The government of the UK made the new commitment at the ongoing UN Climate Change Conference (COP27) in Egypt, in a statement announcing an increase in the climate adaptation budget to £1.5 billion by 2025.
CRA is a system of agriculture that uses existing natural resources through crop and livestock production systems to achieve long-term higher productivity and farm incomes under climate variabilities.
“In Nigeria, the UK will provide a £95 million investment to support the development of climate-resilient agriculture programmes, for example through scaling up heat-tolerant crop varieties,” the statement reads.
“The funding will support more than 4 million people, including 2 million women, to increase productivity while reducing emissions.”
UK’s foreign minister, James Cleverly, said the budget was scaled up to support developing countries facing the devastating impact of climate change, to adapt effectively.

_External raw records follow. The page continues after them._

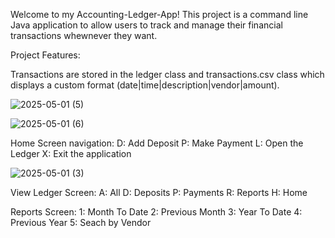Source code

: Welcome to my Accounting-Ledger-App!
This project is a command line Java application to allow users to track and manage their financial transactions whewnever they want.


Project Features:

Transactions are stored in the ledger class and transactions.csv class which displays a custom format (date|time|description|vendor|amount).


![2025-05-01 (5)](https://github.com/user-attachments/assets/c073d124-d7d9-44cd-9e56-ab428d024580)



![2025-05-01 (6)](https://github.com/user-attachments/assets/e9c9a931-b889-4d80-9dff-ee317ed20656)


Home Screen navigation:
D: Add Deposit
P: Make Payment
L: Open the Ledger
X: Exit the application


![2025-05-01 (3)](https://github.com/user-attachments/assets/a905a122-3fc7-4d35-a26c-c7a2bc42ab45)






View Ledger Screen:
A: All
D: Deposits
P: Payments
R: Reports
H: Home

Reports Screen:
1: Month To Date
2: Previous Month
3: Year To Date
4: Previous Year
5: Seach by Vendor






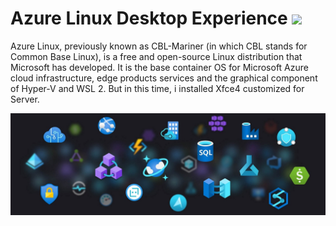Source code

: # Azure Linux Desktop Experience <img src="https://upload.wikimedia.org/wikipedia/commons/9/90/X.Org_Logo.svg" height=28px wehight=28px />

Azure Linux, previously known as CBL-Mariner (in which CBL stands for Common Base Linux), is a free and open-source Linux distribution that Microsoft has developed. It is the base container OS for Microsoft Azure cloud infrastructure, edge products services and the graphical component of Hyper-V and WSL 2. But in this time, i installed Xfce4 customized for Server.

![](img1.png)
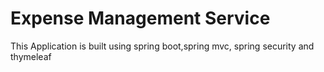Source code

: # Expense Management Service

This Application is built using spring boot,spring mvc, spring security and thymeleaf


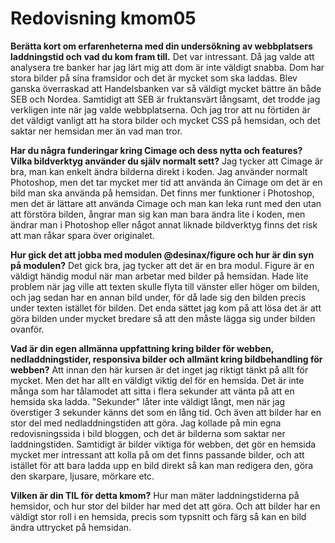 ---
---
Redovisning kmom05
=========================

<b><p>Berätta kort om erfarenheterna med din undersökning av webbplatsers laddningstid och vad du kom fram till.</b>
Det var intressant. Då jag valde att analysera tre banker har jag lärt mig att dom är inte väldigt snabba. Dom har stora bilder på sina framsidor och det är mycket som ska laddas. Blev ganska överraskad att Handelsbanken var så väldigt mycket bättre än både SEB och Nordea. Samtidigt att SEB är fruktansvärt långsamt, det trodde jag verkligen inte när jag valde webbplatserna. Och jag tror att nu förtiden är det väldigt vanligt att ha stora bilder och mycket CSS på hemsidan, och det saktar ner hemsidan mer än vad man tror.</p>
<b><p>Har du några funderingar kring Cimage och dess nytta och features? Vilka bildverktyg använder du själv normalt sett?</b>
Jag tycker att Cimage är bra, man kan enkelt ändra bilderna direkt i koden. Jag använder normalt Photoshop, men det tar mycket mer tid att använda än Cimage om det är en bild man ska använda på hemsidan. Det finns mer funktioner i Photoshop, men det är lättare att använda Cimage och man kan leka runt med den utan att förstöra bilden, ångrar man sig kan man bara ändra lite i koden, men ändrar man i Photoshop eller något annat liknade bildverktyg finns det risk att man råkar spara över originalet.</p>
<b><p>Hur gick det att jobba med modulen @desinax/figure och hur är din syn på modulen?</b>
Det gick bra, jag tycker att det är en bra modul. Figure är en väldigt händig modul när man arbetar med bilder på hemsidan. Hade lite problem när jag ville att texten skulle flyta till vänster eller höger om bilden, och jag sedan har en annan bild under, för då lade sig den bilden precis under texten istället för bilden. Det enda sättet jag kom på att lösa det är att göra bilden under mycket bredare så att den måste lägga sig under bilden ovanför.</p>
<b><p>Vad är din egen allmänna uppfattning kring bilder för webben, nedladdningstider, responsiva bilder och allmänt kring bildbehandling för webben?</b>
Att innan den här kursen är det inget jag riktigt tänkt på allt för mycket. Men det har allt en väldigt viktig del för en hemsida. Det är inte många som har tålamodet att sitta i flera sekunder att vänta på att en hemsida ska ladda. "Sekunder" låter inte väldigt långt, men när jag överstiger 3 sekunder känns det som en lång tid. Och även att bilder har en stor del med nedladdningstiden att göra. Jag kollade på min egna redovisningssida i bild bloggen, och det är bilderna som saktar ner laddningstiden. Samtidigt är bilder viktiga för webben, det gör en hemsida mycket mer intressant att kolla på om det finns passande bilder, och att istället för att bara ladda upp en bild direkt så kan man redigera den, göra den skarpare, ljusare, mörkare etc.</p>
<b><p>Vilken är din TIL för detta kmom?</b>
Hur man mäter laddningstiderna på hemsidor, och hur stor del bilder har med det att göra. Och att bilder har en väldigt stor roll i en hemsida, precis som typsnitt och färg så kan en bild ändra uttrycket på hemsidan. </p>
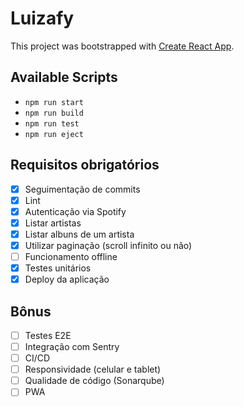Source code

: # Luizafy

This project was bootstrapped with [Create React App](https://github.com/facebook/create-react-app).

## Available Scripts
- `npm run start`
- `npm run build`
- `npm run test`
- `npm run eject`

## Requisitos obrigatórios
- [X] Seguimentação de commits
- [X] Lint
- [X] Autenticação via Spotify
- [X] Listar artistas
- [X] Listar albuns de um artista
- [X] Utilizar paginação (scroll infinito ou não)
- [ ] Funcionamento offline
- [X] Testes unitários
- [X] Deploy da aplicação

## Bônus
- [ ] Testes E2E
- [ ] Integração com Sentry
- [ ] CI/CD
- [ ] Responsividade (celular e tablet)
- [ ] Qualidade de código (Sonarqube)
- [ ] PWA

Last year, the UK pledged £290 million at COP26 for climate adaptation projects.
Speaking at COP27 on Monday, the minister said the UK was delivering on the commitments made at COP26 in Glasgow. He urged other countries to do the same.
The new budget commitment was announced in a session with the theme ‘Accelerating adaptation in Africa’, which aims to support the international community to make COP27 a critical moment for increasing climate financing in Africa.
“The Glasgow climate pact gave the world the tools to limit the rise in global temperature to 1.5 degrees and build a secure and sustainable future,” Cleverly said.
“Now is the time for all countries to step up their action on climate change and deliver the tangible change needed.
“The UK will continue to play a leading role in this mission. The funding we have announced will support countries which are facing the devastating impact of climate change, to adapt effectively.”
Cleverly said Africa would be prioritised in the climate financing commitment, adding that the UK has partnered with the African Development Bank (AfDB) to open up a new climate finance window that Africa can benefit from.
He said about £250 million has already been contributed to the window.
He tasked financial institutions with adapting their business models and bankable projects to increase climate financing for developing countries.
“There is money for adaptation but countries need to develop bankable projects to access them,” the UN boss said.